◆ Task details ◆
The required output is the stretch from the line containing "### Return type" through the line containing "neighbor \<neighbor-id\> address-family ipv4-unicast policy" in the records below, unaltered and with no pictures.

◆ Records from a dataset ◆
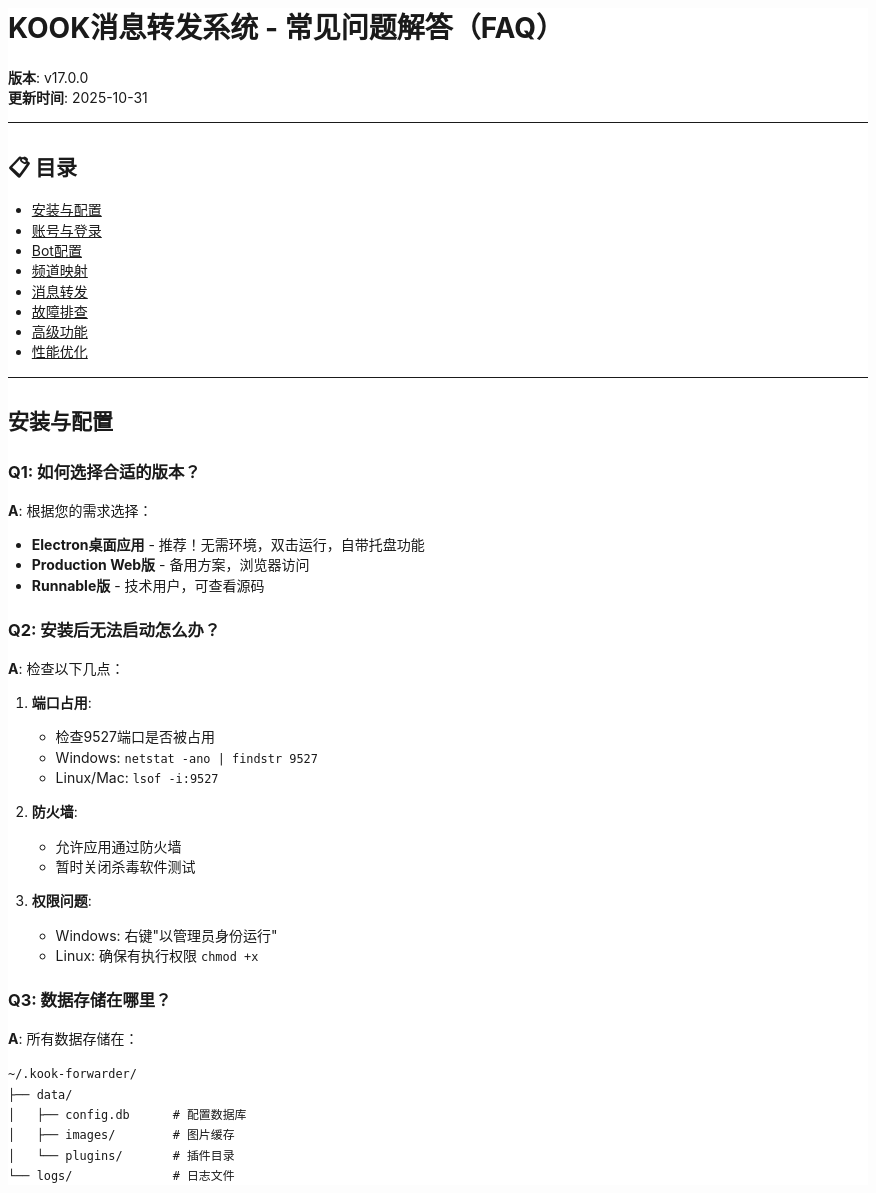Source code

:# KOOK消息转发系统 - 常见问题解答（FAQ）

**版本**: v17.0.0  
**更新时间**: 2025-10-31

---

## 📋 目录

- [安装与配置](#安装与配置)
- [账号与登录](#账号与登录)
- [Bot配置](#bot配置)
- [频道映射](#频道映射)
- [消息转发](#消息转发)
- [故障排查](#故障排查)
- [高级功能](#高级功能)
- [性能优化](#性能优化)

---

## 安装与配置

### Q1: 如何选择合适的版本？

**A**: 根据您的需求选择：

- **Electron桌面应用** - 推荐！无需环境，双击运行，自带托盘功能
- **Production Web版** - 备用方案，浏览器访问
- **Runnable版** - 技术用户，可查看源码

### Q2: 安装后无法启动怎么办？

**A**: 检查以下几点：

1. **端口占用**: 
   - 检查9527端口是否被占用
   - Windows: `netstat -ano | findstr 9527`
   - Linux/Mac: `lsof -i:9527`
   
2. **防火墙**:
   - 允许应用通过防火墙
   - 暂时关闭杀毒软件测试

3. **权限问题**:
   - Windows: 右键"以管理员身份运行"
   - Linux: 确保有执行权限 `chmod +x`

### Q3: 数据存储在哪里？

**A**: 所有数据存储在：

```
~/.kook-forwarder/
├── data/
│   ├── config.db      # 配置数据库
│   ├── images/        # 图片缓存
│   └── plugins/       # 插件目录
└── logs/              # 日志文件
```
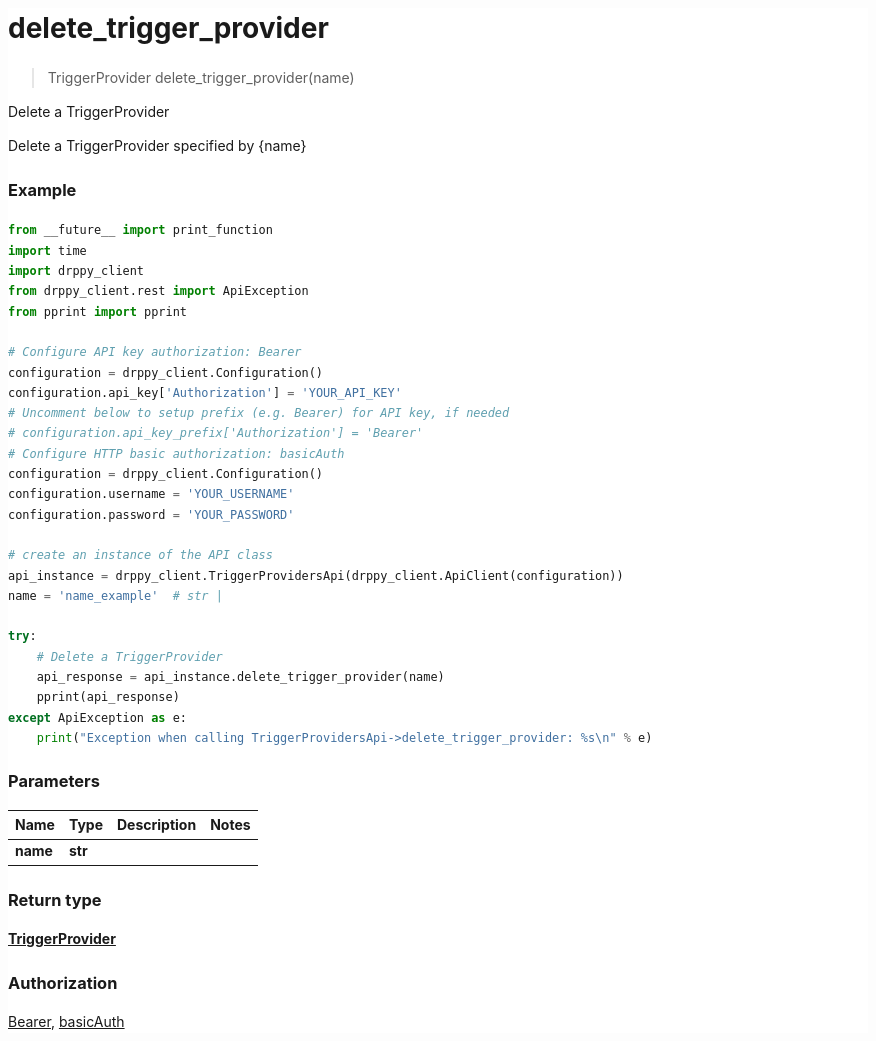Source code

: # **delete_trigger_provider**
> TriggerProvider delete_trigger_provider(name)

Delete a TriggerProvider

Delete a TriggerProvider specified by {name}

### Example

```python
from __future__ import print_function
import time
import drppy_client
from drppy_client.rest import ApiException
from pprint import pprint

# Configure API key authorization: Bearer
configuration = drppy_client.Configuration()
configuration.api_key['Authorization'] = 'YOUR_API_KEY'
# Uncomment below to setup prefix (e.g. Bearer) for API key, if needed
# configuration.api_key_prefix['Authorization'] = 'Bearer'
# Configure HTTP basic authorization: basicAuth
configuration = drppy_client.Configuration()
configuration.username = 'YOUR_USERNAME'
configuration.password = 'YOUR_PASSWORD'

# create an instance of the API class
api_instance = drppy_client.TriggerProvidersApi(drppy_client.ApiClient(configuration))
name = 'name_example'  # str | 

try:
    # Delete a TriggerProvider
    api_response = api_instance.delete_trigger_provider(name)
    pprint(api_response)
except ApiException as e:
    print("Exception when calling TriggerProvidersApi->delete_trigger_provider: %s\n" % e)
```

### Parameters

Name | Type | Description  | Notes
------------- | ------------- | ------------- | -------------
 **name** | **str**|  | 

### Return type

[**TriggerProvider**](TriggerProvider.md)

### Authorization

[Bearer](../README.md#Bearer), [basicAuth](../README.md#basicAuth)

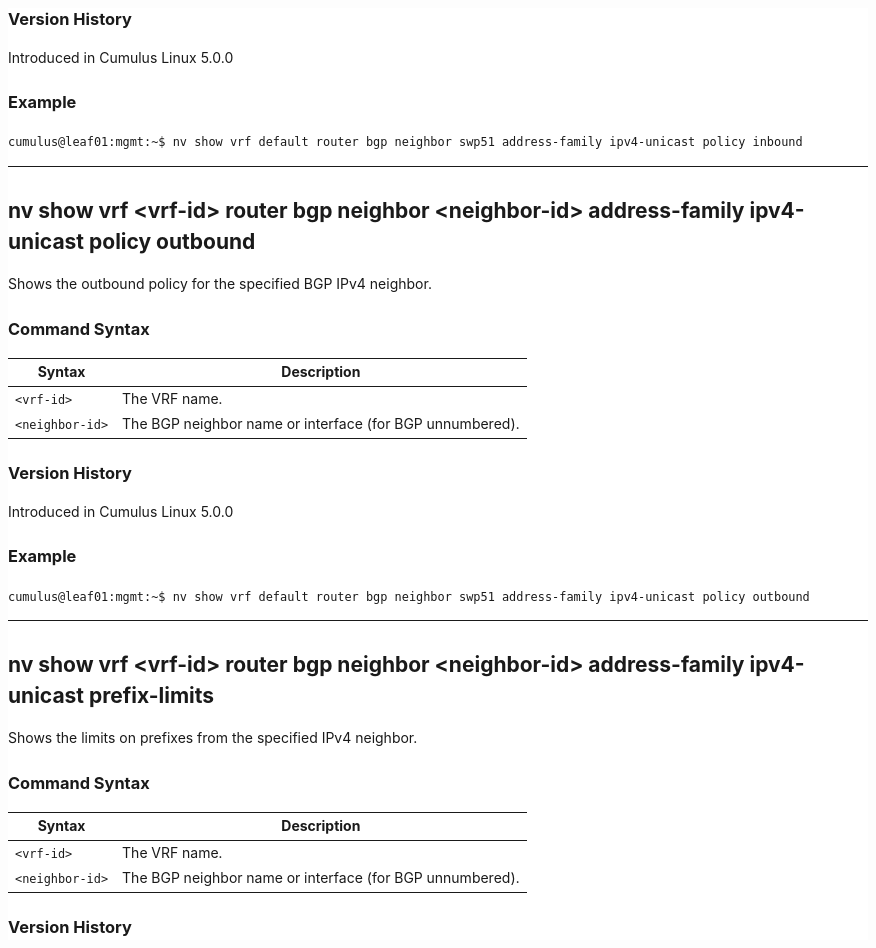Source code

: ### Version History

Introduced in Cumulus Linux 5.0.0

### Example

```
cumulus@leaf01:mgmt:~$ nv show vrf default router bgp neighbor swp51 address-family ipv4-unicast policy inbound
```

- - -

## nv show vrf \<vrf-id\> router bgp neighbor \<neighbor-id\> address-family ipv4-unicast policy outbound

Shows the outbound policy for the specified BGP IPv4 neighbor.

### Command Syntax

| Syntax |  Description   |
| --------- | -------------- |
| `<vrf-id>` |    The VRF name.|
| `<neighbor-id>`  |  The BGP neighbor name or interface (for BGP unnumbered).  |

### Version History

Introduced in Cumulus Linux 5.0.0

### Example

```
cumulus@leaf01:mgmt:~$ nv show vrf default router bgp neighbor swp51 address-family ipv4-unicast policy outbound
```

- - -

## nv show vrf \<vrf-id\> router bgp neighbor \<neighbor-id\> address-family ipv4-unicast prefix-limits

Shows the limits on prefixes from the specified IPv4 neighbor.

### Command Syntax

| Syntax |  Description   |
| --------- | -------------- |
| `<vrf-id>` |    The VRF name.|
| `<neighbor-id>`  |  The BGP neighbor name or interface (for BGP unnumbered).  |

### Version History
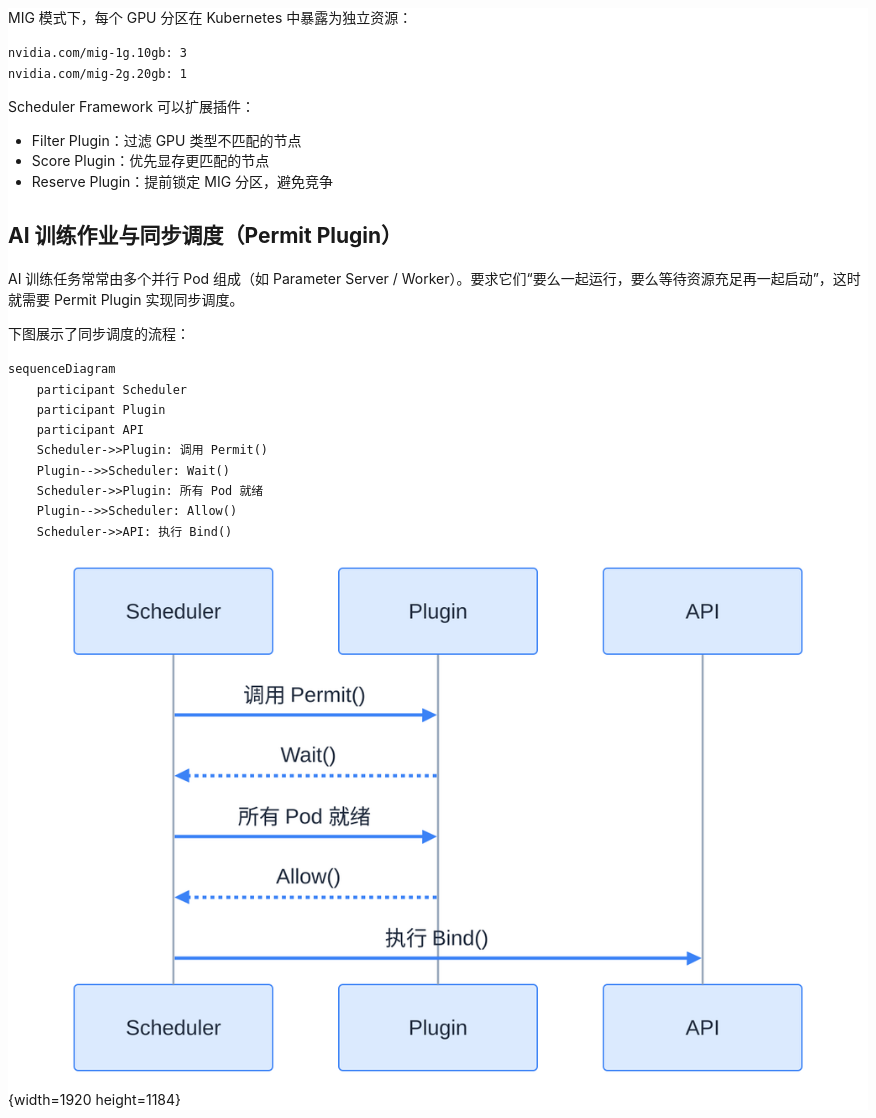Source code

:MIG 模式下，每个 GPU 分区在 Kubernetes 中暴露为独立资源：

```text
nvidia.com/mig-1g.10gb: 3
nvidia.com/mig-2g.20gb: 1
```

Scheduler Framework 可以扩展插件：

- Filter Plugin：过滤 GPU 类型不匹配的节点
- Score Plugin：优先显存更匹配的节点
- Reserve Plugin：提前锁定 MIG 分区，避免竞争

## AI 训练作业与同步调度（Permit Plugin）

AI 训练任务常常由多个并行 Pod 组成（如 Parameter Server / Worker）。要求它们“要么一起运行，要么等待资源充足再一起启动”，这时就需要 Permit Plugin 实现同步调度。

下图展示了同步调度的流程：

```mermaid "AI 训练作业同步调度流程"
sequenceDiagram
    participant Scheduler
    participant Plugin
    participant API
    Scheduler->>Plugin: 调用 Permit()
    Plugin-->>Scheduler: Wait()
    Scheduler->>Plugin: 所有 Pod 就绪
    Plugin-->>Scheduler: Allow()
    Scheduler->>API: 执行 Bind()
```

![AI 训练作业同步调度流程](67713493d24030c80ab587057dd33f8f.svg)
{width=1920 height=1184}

◆ Reply ◆
### Return type

[**TriggerProvider**](TriggerProvider.md)

### Authorization

[Bearer](../README.md#Bearer), [basicAuth](../README.md#basicAuth)

Source code

: ### Version History

Introduced in Cumulus Linux 5.0.0

### Example

```
cumulus@leaf01:mgmt:~$ nv show vrf default router bgp neighbor swp51 address-family ipv4-unicast policy inbound
```

- - -

## nv show vrf \<vrf-id\> router bgp neighbor \<neighbor-id\> address-family ipv4-unicast policy outbound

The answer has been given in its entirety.